At a few minutes after noon, I'm watching Mr. Di Rita giving yet another round of spin about al Qaqaa. Uncharacteristically, he looked like he was on the verge of a panic attack through most of his introductory remarks. And with what followed, it's not hard to see why. The line Di Rita led off with (and I just jotted this down from hearing it once over the air, so perhaps I've got a word or two wrong) was this: "It has not been our desire to tell a particular story, only to tell the facts."
I believe this man protests too much.
The only thing accurate about this claim is that it's true that Di Rita has not been intent on telling a particular story. He's been willing to tell any story -- and has -- so long as it's a story that exonerates the White House. Even if it's a different story every day.
It's a touchy point. But it's time for someone to start making the point that the Pentagon Public Affairs office isn't supposed to be used as a formal arm of the Bush-Cheney reelection campaign.

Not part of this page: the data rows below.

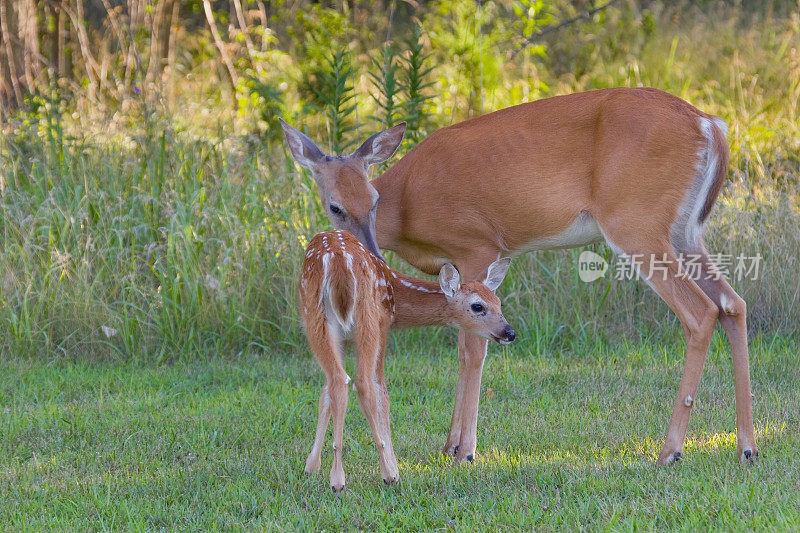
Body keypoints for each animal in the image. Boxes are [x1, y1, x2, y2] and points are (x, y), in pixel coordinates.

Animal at [298, 229, 512, 490]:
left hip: (314, 317)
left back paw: (336, 477)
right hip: (368, 316)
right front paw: (391, 465)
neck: (396, 295)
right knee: (363, 384)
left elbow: (325, 393)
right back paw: (384, 473)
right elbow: (382, 394)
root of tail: (337, 261)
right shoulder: (384, 324)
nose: (509, 333)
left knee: (338, 381)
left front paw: (311, 467)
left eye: (498, 303)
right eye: (477, 306)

And for that matter if Di Rita's going to use it that way, he should at least be doing a better job of it.
Today Di Rita brought out an Army major who says his unit removed and destroyed roughly 250 tons of equipment, ammunition and explosives from somewhere in the al Qaqaa facility in early April 2003 -- that would be after the first US troops arrived but prior to the arrival of the news crew that apparently filmed much of the explosives on April 18th.
Was it the stuff in question? Di Rita kept trying to answer the questions on the major's behalf. But the major made clear that he had no idea. Did he see any IAEA seals? No, he said, he didn't.
The Fox reporter at the news conference tried to coax the major into saying more than he was saying. But to no avail. He would only say what he knew. And there was very little that he knew that pertained to the relevant question.
The other reporters on hand, apparently weary of being lied to all week, preferred to put their questions to the major directly, rather than to Di Rita. And he, the major, was straightforward enough to say that all he knew was that he had taken stuff from somewhere at al Qaqaa and destroyed it.
What does that mean? Almost nothing.
This was an unfortunate stunt, put on by Di Rita and the politicals at DOD Public Affairs. And given how it turned out, I suspect it's one they quickly regretted.